With respect to housing, I suggest we establish a program whereby existing home owners and new home buyers can refinance/finance their primary residences at four percent (five percent for a secondary residence), using fixed-rate mortgages for up to 30 years. This would greatly stimulate the housing market and free up consumer cash. To facilitate this program, the government would lend (not give) banks and other lending institutions funds at two-percent interest. The lending institutions would be required to follow pre-established lending guidelines to prevent a recurrence of the existing mortgage crisis. In addition, for 2009 and 2010, allow homeowners to double their itemized deductions for property taxes and mortgage/home equity home interest.

There are many homes currently in the process of foreclosure. The investor risk of purchasing vacated homes and making repairs/renovations so they can be resold is very high. As a fiscal incentive, tax any profits made in the process of the purchase-repair-resale process of such homes as long-term capital gains regardless of the period of time the investor may hold the property.

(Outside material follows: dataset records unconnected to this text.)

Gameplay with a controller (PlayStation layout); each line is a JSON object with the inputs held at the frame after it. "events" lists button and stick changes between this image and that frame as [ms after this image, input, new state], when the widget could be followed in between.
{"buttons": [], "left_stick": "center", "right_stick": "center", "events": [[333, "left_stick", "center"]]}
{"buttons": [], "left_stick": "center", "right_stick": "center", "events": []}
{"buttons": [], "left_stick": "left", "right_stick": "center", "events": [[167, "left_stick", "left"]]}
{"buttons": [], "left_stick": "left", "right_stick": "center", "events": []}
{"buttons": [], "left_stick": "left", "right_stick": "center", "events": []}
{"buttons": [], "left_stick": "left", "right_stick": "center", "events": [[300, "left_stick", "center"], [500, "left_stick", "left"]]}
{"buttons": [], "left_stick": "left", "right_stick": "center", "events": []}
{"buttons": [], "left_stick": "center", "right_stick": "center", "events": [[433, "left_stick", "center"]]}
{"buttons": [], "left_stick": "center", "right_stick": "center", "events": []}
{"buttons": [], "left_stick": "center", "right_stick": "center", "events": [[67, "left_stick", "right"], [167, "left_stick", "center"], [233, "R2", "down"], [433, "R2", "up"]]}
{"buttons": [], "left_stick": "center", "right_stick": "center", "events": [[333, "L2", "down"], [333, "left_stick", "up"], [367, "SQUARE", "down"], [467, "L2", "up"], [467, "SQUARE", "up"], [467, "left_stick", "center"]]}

Finally, let's cut through all of the pork and limit the stimulus plan to $300 billion. If, six months after passage of the stimulus package, the economy still is languishing, pass another stimulus bill. Don't just throw $1 trillion at pork and new programs that are likely to waste money, result in unintended consequences, and set the stage for high rates of inflation two or three years down the road.

NOTE: Pritchard is the senior member of the Rohrer College of Business faculty. He completed both his undergraduate degree in physics and an M.B.A. at Drexel University, his M.A. in applied economics at the Wharton School of Business at the University of Pennsylvania and his doctorate in education administration at the University of Pennsylvania. Pritchard has authored/co-authored nine books in the fields of finance, small business management and marketing and has written more than 250 trade journal articles. He has consulted and provided financial training for many businesses and trade associations throughout the United States. Pritchard's research interests include real estate, personal financial management, retirement planning and Social Security. He specializes in applied financial research and pedagogical research principally pertaining to the teaching/learning processes in business and finance.